By Tom O’Neill, Senior Advisor, Equifax
Diverging financial realities have always existed; some populations thrive while others struggle. But what economists have observed in the years following the pandemic is that those in the middle are dwindling, and a K-shaped is taking hold of the modern economy.
Total U.S. household wealth now exceeds $71.2 trillion, but that wealth is the most unevenly distributed in modern history. According to Equifax, 13.8 million affluent households hold $53.4 trillion in total assets. Meanwhile, 71 million mass market households share just $1.5 trillion.
For those trending upward, rising stock markets and home equity have built compounding wealth. For those trending downward, inflation is outpacing wages, savings are eroding, and credit has begun filling the gaps that income cannot cover. This divergence has created a materially different economic reality than what headline growth figures imply.
The Myth of the Average Customer
One impact of the growing K-shaped economy is that the “average consumer” is becoming statistical fiction, instead representing a midpoint that fewer people truly inhabit, as evidenced by aggregate indicators that can mask the fact that about 20% of consumers are experiencing some form of financial strain.
If averages no longer reflect a meaningful portion of the population, then lending decisions, product design and marketing strategies that credit unions built around that average are also increasingly aimed at a group of members or potential members that is becoming a much smaller portion of the community.
This requires a more personalized approach to marketing and lending and is where credit unions hold a strategic advantage in the K-shaped economy. Unlike large financial institutions that rely heavily on standardized thresholds and aggregate data, credit unions have a long history of working personally with their members, understanding their circumstances and making decisions with context that a credit score alone is incapable of capturing.

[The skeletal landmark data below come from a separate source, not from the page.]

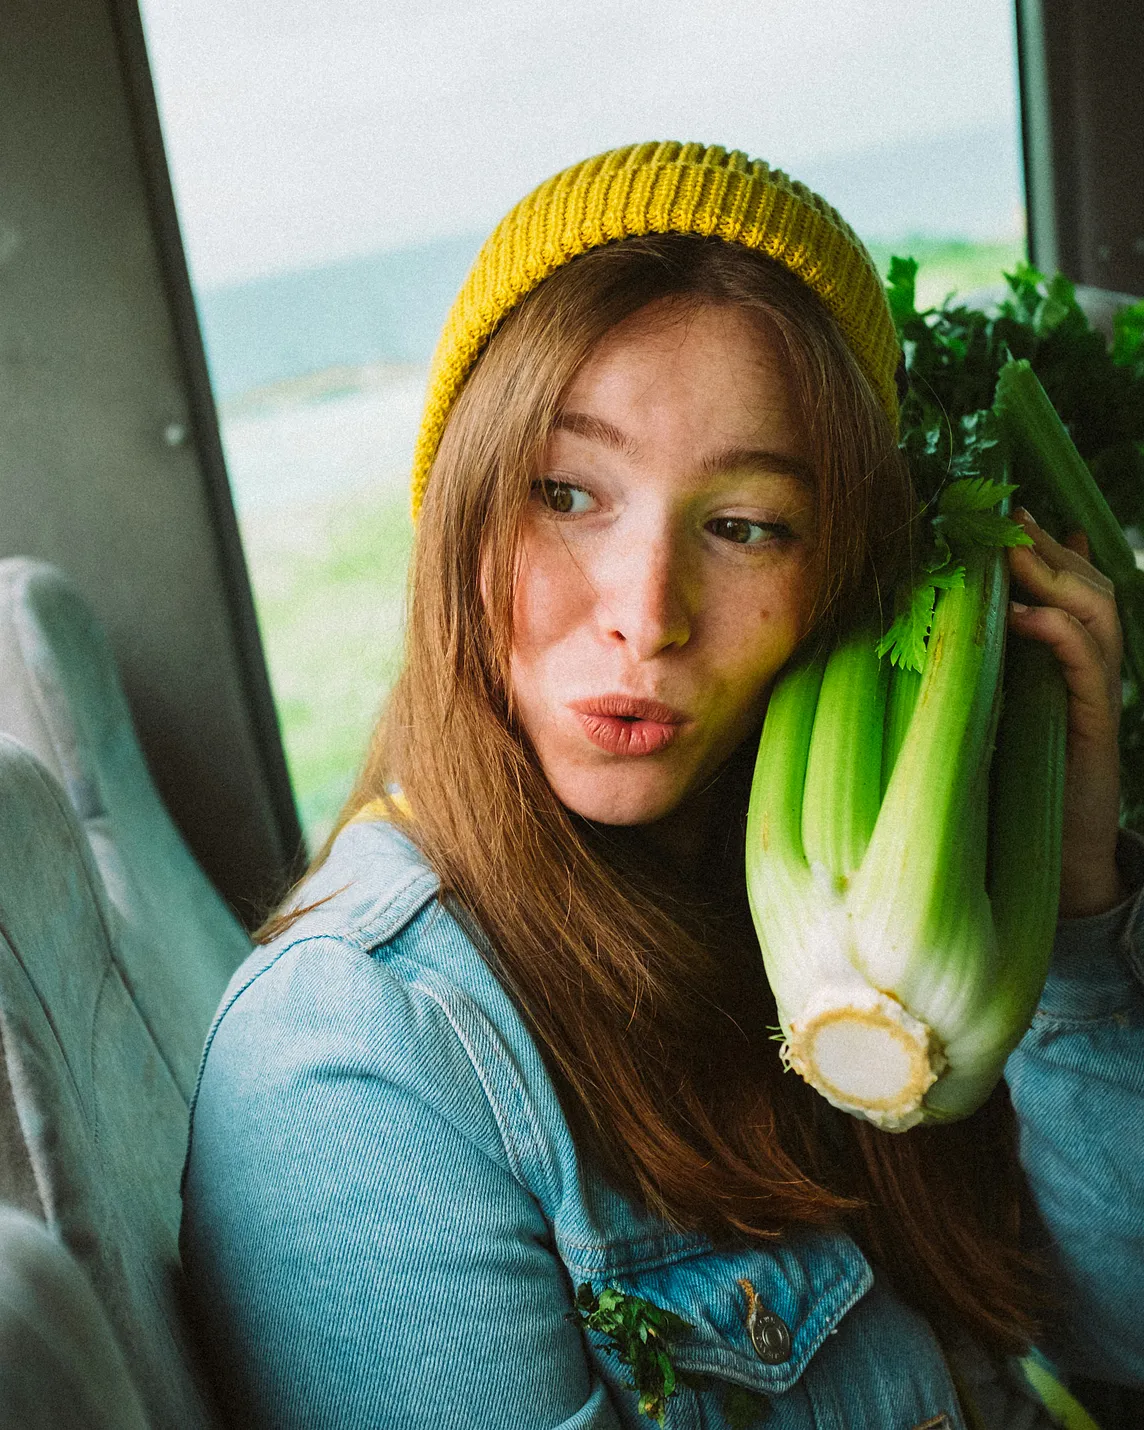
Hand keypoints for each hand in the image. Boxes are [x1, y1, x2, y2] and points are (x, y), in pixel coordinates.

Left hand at [1007, 510, 1124, 917]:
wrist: (1055, 859)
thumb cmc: (1011, 787)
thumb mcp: (992, 713)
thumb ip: (983, 669)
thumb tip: (950, 631)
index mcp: (1069, 664)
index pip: (1071, 588)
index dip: (1048, 547)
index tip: (1012, 511)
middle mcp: (1092, 671)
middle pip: (1088, 588)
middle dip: (1050, 548)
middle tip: (1012, 518)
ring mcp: (1099, 695)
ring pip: (1096, 614)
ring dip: (1055, 576)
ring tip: (1016, 551)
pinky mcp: (1096, 725)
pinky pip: (1086, 665)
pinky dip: (1059, 632)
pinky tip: (1025, 615)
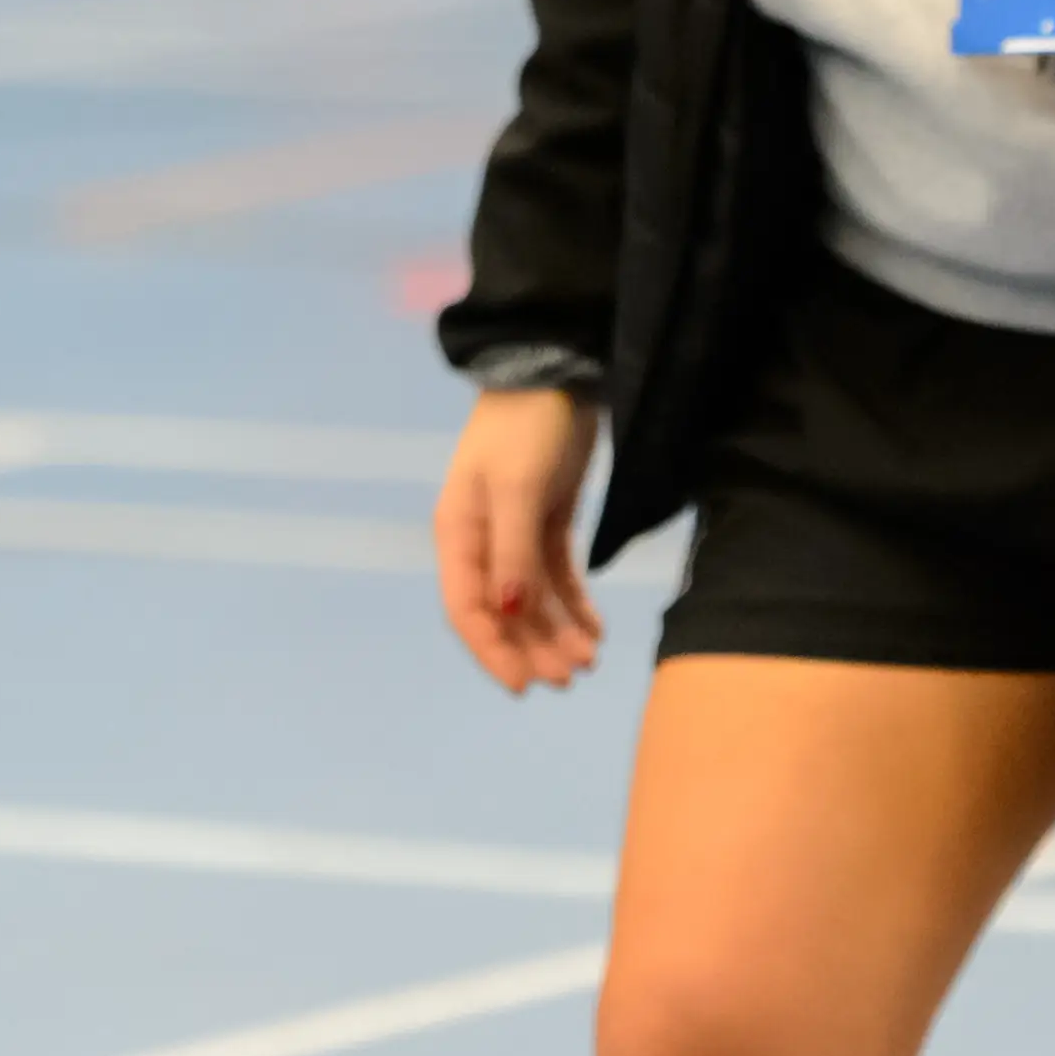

A member managing growing assets calls for a different conversation than a member using credit to cover the gap between their paycheck and their grocery bill. In the K-shaped economy, credit unions are uniquely positioned to segment more deliberately by tailoring messages, products and lending approaches to the realities of both arms of the K. Institutions that lean into this relationship-first model will be better positioned to serve their members in the diverging economy.
The Generational Wealth Gap
For credit unions working to grow younger membership, the K-shaped economy adds an additional layer of complexity as age no longer predicts financial stability the way it once did.
For example, the number of Gen Z consumers with a Market Pulse Index of 80 or higher increased by 74% between Q2 2023 and the end of Q4 2025. This top-tier credit growth may reflect their transition from relying on family wealth to achieving full financial independence. During the same timeframe, the number of Gen X consumers with a Market Pulse Index of 49 and under grew by 11%, which is the largest increase across all generations. These consumers are now balancing peak career debt, and a significant portion of this generation is affected by the “silent squeeze” of rising essential costs.
Layered on top of this is the generational wealth transfer already underway. Older generations are beginning to move significant assets to Gen X, Millennials and Gen Z, and the scale of that movement has the potential to dramatically reshape the financial profiles of both current and future credit union members. A member who looks one way on paper today may look very different in three to five years as inherited assets change their financial portfolios.
This matters as credit unions work to market to and engage with members and potential members. Two consumers in the same demographic may appear similar but can actually be moving in opposite financial directions. What matters is trajectory. By tracking financial momentum, and not just current position, credit unions can better engage with members at moments of peak capacity. This means identifying resilient, high-potential members, including those who might be overlooked by traditional segmentation models.
Gen Z’s preferences for personalized experiences and institutions that understand them as individuals align naturally with what credit unions already do. As younger generations begin their financial lives, there is opportunity for growth. But it requires moving beyond broad demographic assumptions and toward a deeper understanding of where each member actually stands.
Within the K-shaped economy we see today, the opportunity for credit unions is in focusing not on generating more volume, but rather on greater alignment. Credit unions’ greatest strategic advantage in the K-shaped economy is their inherent member-focused, relationship-driven mission that is built for serving individuals rather than statistical averages.